Bandung Kota ….
Banyak orang memuji kota kelahiran juga kota tempat aku dibesarkan ini. Meski bagiku Bandung ya hanya begini saja. Hanya sebuah kota tempat orang-orang melangsungkan hidup. Ada yang bekerja keras tak kenal henti seperti Mama. Bandung terkenal sebagai kota kuliner, sangat cocok dengan profesi Mama. Seorang koki lulusan akademi pariwisata paling terkenal di kota ini. Berhasil merangkak dari nol untuk membesarkan bisnisnya. Franchise-nya menjamur di mana-mana bahkan sampai keluar kota. Bukan hanya satu jenis, tetapi beberapa. Makanan dari konsep kaki lima hingga bintang lima dilakoni. Ia begitu gigih. Kerja, kerja, kerja.
Papa katanya merasa terabaikan dengan segala kesibukan Mama. Di usiaku yang kesepuluh Papa ketahuan selingkuh. Mama marah karena Papa menusuknya dari belakang padahal selama ini Mama yang memberikan modal dalam pencarian jati dirinya. Musisi nyentrik dengan segudang ide.
Pertengkaran mereka membuatku terguncang. Mereka akhirnya berpisah, katanya demi aku. Ah, mereka sok tahu, bagaimana mereka bisa memutuskan bahwa hal terbaik untukku adalah perpisahan mereka.
Aku semasa kecil, mengenakan baju putri yang sering menjadi kecemburuan orang-orang, berambut yang tersisir rapi, sepatu dengan sol yang kuat dan nyaman, tas bermerek, alat tulis lucu-lucu yang membuat mata teman-temanku membulat takjub ketika melihatnya. Aku yang katanya memiliki hidup sempurna. Akan tetapi, benarkah hidupku sempurna? Tidak. Aku selalu pulang dalam keadaan rumah sepi. Sejujurnya kami hanya memolesnya biar terlihat cantik dari luar.
Saat itu, hanya seorang wanita berusia kepala tiga yang menyambutku. Menghiburku, membacakan cerita, menyisiri, menyuapi, bahkan memandikan. Bagiku yang kesepian, kehadirannya cukup menjadi angin segar. Dia adalah sumber kasih sayang yang tak kudapatkan dari kedua orang tua. Hari-hariku tak bisa lepas darinya. Pagi mencarinya, sepulang sekolah mencarinya, bahkan malam harus ditemani tidur olehnya.
Akan tetapi, suatu hari aku harus menerima kepergiannya.

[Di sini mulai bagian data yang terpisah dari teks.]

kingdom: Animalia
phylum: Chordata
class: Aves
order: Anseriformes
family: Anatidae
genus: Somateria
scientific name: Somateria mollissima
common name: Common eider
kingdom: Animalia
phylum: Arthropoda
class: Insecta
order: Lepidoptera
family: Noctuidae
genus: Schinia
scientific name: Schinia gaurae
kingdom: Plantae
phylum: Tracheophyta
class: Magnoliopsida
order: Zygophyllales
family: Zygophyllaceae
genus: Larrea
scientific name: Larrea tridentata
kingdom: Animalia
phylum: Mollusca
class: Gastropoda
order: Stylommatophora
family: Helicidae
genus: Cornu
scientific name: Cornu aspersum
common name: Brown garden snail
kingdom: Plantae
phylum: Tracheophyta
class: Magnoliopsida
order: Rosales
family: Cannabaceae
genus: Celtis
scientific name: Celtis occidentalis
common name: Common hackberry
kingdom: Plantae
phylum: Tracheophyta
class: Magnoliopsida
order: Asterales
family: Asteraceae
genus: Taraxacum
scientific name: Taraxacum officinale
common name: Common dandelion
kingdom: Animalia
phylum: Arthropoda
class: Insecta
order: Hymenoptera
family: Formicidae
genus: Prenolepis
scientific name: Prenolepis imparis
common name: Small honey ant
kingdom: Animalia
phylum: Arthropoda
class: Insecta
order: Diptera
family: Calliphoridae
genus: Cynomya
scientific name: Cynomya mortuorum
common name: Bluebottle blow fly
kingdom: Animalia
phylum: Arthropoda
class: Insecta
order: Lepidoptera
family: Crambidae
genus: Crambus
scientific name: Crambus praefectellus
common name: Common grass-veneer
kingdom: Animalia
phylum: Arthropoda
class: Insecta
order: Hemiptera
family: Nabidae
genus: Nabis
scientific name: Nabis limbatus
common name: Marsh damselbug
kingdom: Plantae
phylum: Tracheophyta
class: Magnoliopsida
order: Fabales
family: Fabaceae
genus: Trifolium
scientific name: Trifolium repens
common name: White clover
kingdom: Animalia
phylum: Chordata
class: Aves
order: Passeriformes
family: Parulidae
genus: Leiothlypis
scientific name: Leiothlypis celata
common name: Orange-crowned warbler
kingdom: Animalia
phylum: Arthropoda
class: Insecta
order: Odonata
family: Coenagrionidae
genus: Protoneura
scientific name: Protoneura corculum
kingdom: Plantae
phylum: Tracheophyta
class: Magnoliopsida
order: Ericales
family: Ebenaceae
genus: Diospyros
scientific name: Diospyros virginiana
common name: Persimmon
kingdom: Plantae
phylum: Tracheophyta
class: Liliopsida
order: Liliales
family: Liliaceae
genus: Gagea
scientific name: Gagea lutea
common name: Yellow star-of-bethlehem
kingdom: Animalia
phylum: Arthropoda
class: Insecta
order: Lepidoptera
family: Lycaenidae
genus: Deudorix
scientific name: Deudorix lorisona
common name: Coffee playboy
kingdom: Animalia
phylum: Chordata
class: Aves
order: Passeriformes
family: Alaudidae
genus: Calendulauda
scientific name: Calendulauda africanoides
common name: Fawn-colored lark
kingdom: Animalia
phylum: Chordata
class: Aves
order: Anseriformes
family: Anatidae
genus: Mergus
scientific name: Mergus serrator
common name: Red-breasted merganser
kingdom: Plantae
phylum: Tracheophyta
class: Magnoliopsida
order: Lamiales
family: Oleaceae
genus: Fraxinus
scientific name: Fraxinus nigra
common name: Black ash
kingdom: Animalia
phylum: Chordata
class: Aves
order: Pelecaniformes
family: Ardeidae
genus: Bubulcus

Mbak Risma tersenyum, memanggilku dengan mengayunkan tangan kanannya. "Ody!" Seorang perempuan muda dengan pakaian yang sama dengannya mendekati. Pakaian setelan atas-bawah yang biasa digunakan baby sitter, berwarna biru langit.
"Ini Mbak Nana. Mulai besok, Mbak Nana akan menemani Neng Ody," jelasnya tersenyum.
Aku meraih tangan Mbak Risma, "Asyik! Rumah tambah ramai." Aku melompat. Seketika kulihat matanya berkaca-kaca. Ia menggeleng.
"Maaf, Ody. Mbak Risma enggak bisa nemenin Ody lagi. Minggu depan, Mbak mau nikah."
Aku hanya memandanginya dengan mata yang membulat dan berair. Kata orang-orang menikah itu kebahagiaan, tetapi aku tidak yakin. Mama dan Papaku tidak bahagia menikah. Mama selalu bertengkar dengan Papa. Bahkan untuk hal sepele seperti handuk basah yang ditaruh di atas ranjang, keset yang terlipat, barang yang disimpan sembarangan. Mama memang paling cerewet bila menyangkut kebersihan dan kerapian. Ia sangat pekerja keras, baik di rumah atau di tempat kerja. Entah apa makanannya.
Setelah mereka bercerai, Mama lebih bahagia. Tidak sering mengomel. Papa ternyata menjadi lebih sukses dalam kariernya. Lagu ciptaannya beberapa kali masuk dalam sepuluh tangga lagu teratas, ia menjadi milyuner dalam waktu singkat.
"Mbak Risma mau nikah? Hati-hati, ya," ungkapku prihatin.